# [TASK OBJECTIVE]
Copy each line of the material beneath that holds the word "hard".

# [GIVEN ENTRIES]
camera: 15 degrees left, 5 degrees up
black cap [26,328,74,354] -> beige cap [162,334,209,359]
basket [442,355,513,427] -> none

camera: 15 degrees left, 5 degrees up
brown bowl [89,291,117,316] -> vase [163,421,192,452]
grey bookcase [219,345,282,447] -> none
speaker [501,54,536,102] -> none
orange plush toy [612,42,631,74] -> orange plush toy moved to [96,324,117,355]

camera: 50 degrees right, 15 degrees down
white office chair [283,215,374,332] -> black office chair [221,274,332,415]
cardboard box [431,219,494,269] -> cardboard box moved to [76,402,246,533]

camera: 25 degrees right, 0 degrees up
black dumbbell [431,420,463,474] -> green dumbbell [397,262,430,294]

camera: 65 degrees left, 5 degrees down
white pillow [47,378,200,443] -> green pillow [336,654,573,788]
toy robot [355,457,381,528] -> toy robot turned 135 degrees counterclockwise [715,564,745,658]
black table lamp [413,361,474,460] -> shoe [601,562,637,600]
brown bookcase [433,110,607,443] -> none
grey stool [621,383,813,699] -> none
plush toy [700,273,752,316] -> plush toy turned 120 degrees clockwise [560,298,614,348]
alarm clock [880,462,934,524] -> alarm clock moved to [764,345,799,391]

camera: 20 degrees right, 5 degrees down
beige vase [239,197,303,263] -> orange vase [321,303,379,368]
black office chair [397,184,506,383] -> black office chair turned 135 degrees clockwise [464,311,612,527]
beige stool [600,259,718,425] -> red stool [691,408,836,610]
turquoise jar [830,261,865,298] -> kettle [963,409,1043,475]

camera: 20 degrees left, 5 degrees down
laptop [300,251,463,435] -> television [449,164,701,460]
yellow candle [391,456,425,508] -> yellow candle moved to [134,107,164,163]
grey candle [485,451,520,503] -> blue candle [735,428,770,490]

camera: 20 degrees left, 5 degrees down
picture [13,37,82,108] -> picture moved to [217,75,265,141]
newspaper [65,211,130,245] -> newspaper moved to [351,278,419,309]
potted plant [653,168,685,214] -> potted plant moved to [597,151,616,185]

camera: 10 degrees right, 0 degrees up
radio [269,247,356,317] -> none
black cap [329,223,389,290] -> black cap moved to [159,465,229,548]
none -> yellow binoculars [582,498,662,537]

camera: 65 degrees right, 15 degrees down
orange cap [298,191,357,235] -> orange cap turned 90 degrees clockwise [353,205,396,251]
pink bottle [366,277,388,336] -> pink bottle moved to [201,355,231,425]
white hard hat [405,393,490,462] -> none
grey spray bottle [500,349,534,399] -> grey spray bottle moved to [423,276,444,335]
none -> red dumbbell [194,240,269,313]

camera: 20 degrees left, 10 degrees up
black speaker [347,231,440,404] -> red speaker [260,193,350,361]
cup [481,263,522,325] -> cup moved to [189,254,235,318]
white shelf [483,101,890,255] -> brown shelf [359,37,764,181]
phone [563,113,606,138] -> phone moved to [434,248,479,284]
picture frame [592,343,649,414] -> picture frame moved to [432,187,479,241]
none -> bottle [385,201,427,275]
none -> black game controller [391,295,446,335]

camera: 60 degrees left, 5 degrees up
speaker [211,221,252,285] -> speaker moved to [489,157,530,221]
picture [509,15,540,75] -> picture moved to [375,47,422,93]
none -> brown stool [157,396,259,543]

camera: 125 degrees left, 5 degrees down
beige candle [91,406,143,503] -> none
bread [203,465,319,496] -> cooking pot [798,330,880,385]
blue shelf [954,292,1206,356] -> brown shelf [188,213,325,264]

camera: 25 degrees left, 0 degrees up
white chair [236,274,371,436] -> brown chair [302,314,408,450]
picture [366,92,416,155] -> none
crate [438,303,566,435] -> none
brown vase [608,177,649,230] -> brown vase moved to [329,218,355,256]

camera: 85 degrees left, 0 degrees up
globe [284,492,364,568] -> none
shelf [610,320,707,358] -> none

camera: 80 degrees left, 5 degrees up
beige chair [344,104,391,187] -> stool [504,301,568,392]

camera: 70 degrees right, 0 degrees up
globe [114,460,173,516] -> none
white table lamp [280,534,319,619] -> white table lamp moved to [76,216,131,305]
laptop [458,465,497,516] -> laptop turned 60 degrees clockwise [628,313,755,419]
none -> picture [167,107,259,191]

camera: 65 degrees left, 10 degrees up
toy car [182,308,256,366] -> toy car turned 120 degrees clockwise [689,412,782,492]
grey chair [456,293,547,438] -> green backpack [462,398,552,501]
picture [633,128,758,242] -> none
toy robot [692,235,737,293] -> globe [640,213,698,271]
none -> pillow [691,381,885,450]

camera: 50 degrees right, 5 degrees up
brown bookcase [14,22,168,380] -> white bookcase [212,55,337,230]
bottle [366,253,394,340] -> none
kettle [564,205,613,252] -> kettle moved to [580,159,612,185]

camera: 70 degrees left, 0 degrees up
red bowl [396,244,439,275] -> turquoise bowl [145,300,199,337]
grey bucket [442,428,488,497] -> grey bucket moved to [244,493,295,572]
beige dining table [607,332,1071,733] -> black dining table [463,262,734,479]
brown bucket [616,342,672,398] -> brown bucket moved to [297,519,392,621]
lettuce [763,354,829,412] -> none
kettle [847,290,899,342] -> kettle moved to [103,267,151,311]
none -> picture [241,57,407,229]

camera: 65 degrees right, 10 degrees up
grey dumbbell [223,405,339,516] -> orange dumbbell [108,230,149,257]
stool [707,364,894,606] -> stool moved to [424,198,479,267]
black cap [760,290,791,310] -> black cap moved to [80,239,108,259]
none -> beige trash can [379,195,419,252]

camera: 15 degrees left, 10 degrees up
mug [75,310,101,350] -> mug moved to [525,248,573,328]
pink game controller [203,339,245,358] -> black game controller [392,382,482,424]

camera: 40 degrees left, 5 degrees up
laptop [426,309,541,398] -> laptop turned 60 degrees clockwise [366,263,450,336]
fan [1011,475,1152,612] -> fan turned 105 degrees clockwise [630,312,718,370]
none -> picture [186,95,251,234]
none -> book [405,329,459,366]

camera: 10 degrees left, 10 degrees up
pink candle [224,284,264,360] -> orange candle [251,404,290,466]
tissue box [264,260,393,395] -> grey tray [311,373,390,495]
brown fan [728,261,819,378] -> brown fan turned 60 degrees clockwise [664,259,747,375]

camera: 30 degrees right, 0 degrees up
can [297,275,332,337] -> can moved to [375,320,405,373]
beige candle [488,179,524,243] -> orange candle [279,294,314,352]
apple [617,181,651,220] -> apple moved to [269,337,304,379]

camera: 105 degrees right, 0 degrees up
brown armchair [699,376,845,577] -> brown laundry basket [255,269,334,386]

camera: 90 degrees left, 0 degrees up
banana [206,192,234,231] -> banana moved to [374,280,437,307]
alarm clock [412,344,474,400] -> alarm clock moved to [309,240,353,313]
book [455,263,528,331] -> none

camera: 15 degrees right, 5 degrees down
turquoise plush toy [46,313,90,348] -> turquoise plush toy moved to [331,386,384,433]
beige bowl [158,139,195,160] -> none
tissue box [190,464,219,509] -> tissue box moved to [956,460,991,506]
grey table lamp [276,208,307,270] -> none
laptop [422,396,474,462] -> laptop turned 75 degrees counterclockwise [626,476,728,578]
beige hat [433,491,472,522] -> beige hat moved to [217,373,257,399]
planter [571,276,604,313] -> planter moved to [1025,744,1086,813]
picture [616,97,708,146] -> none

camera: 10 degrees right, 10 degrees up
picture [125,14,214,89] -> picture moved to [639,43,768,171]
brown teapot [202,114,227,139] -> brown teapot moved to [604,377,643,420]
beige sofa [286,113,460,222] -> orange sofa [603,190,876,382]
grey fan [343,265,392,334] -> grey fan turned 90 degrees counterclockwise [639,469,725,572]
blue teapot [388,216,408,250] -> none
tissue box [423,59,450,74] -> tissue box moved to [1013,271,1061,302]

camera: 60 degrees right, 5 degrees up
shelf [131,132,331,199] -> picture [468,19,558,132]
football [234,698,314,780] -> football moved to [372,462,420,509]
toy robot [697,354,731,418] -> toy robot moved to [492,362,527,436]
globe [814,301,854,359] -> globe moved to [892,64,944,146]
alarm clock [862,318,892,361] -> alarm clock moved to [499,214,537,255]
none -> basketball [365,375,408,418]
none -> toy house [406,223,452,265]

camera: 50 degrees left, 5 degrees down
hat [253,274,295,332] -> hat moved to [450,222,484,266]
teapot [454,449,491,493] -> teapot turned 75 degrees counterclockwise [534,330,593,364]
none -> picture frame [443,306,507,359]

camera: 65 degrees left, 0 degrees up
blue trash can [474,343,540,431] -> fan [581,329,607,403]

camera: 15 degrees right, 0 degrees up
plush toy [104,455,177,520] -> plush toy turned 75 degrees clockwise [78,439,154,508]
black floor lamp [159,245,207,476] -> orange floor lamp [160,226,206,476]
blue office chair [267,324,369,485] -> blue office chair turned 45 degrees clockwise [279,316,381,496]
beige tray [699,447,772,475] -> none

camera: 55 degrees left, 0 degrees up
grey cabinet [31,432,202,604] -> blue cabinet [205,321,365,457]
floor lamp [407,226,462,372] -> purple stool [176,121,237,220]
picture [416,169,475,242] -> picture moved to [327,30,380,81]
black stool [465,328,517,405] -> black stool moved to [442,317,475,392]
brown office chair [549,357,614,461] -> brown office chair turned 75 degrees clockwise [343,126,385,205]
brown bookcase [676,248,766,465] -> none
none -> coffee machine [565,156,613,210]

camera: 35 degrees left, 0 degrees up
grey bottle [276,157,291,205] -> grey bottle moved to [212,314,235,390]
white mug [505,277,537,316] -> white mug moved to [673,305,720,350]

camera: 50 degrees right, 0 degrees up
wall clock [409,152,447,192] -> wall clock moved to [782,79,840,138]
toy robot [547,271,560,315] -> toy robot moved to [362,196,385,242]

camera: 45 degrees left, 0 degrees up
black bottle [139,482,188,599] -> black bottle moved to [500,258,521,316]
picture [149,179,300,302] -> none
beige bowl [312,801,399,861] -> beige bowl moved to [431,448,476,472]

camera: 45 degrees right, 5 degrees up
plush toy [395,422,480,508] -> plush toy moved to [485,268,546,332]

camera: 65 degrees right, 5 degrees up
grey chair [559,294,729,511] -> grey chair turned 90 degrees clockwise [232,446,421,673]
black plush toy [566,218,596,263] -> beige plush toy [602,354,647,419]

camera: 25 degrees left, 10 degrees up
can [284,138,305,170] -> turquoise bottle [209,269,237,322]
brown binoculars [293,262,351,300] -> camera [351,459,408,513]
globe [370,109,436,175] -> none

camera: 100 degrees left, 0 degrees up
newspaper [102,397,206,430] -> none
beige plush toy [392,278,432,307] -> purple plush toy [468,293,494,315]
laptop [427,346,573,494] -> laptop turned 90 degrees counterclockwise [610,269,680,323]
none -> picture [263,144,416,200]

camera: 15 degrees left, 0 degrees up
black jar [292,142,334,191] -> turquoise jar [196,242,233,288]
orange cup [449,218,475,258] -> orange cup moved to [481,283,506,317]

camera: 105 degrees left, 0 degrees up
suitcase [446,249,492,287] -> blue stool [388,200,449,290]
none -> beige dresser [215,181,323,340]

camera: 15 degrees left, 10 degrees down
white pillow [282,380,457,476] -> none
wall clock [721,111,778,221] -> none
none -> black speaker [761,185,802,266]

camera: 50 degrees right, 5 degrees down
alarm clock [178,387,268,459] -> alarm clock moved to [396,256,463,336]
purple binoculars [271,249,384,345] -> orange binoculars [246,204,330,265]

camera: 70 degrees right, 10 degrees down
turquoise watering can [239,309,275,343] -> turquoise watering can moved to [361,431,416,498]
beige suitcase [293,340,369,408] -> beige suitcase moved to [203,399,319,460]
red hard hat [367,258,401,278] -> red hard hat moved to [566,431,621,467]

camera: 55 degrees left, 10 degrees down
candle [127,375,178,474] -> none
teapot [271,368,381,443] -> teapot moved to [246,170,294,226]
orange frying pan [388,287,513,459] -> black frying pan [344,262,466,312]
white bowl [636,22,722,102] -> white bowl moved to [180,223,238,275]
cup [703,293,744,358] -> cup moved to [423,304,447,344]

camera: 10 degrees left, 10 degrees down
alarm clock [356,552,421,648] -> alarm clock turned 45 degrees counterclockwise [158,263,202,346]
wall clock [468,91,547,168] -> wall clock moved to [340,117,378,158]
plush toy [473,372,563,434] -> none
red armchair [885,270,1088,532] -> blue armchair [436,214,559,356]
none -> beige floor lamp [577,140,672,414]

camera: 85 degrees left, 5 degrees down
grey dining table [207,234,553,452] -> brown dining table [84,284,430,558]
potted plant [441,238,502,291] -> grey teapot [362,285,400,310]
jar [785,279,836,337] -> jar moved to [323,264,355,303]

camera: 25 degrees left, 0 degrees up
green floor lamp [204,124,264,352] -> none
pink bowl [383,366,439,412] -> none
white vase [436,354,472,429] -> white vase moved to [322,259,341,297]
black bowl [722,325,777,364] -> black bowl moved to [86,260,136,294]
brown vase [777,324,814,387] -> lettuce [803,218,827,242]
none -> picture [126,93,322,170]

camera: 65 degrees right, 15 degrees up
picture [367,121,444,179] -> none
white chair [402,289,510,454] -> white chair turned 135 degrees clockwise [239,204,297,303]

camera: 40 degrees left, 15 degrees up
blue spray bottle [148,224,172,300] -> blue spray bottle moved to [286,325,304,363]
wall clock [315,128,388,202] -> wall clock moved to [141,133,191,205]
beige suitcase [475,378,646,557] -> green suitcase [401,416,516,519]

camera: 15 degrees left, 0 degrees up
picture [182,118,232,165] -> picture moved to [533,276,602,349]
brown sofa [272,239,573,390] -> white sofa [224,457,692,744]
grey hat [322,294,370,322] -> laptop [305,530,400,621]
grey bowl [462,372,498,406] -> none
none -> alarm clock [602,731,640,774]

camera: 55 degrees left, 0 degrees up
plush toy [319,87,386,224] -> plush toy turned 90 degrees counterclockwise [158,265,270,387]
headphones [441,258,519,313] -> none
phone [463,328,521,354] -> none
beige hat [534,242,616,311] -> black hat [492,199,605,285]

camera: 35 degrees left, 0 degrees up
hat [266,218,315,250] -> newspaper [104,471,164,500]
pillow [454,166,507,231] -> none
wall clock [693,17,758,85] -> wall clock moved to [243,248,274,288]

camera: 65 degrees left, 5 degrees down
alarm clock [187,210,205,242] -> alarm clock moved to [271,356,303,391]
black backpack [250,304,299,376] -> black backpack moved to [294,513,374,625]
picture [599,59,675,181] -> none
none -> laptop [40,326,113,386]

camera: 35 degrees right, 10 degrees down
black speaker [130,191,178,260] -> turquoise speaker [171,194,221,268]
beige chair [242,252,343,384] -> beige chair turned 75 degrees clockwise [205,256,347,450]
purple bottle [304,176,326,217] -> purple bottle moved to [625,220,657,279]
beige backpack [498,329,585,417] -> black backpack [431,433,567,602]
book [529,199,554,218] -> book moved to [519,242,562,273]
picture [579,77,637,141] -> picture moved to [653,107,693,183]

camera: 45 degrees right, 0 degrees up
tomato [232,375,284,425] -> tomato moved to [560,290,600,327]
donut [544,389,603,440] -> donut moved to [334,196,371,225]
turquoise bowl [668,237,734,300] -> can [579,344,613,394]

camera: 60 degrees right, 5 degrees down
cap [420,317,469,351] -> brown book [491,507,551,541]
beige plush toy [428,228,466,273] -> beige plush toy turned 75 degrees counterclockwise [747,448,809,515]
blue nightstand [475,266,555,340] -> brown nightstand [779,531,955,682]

# [EXERCISE ANSWER]
white hard hat [405,393,490,462] -> none
red hard hat [367,258,401,278] -> red hard hat moved to [566,431,621,467]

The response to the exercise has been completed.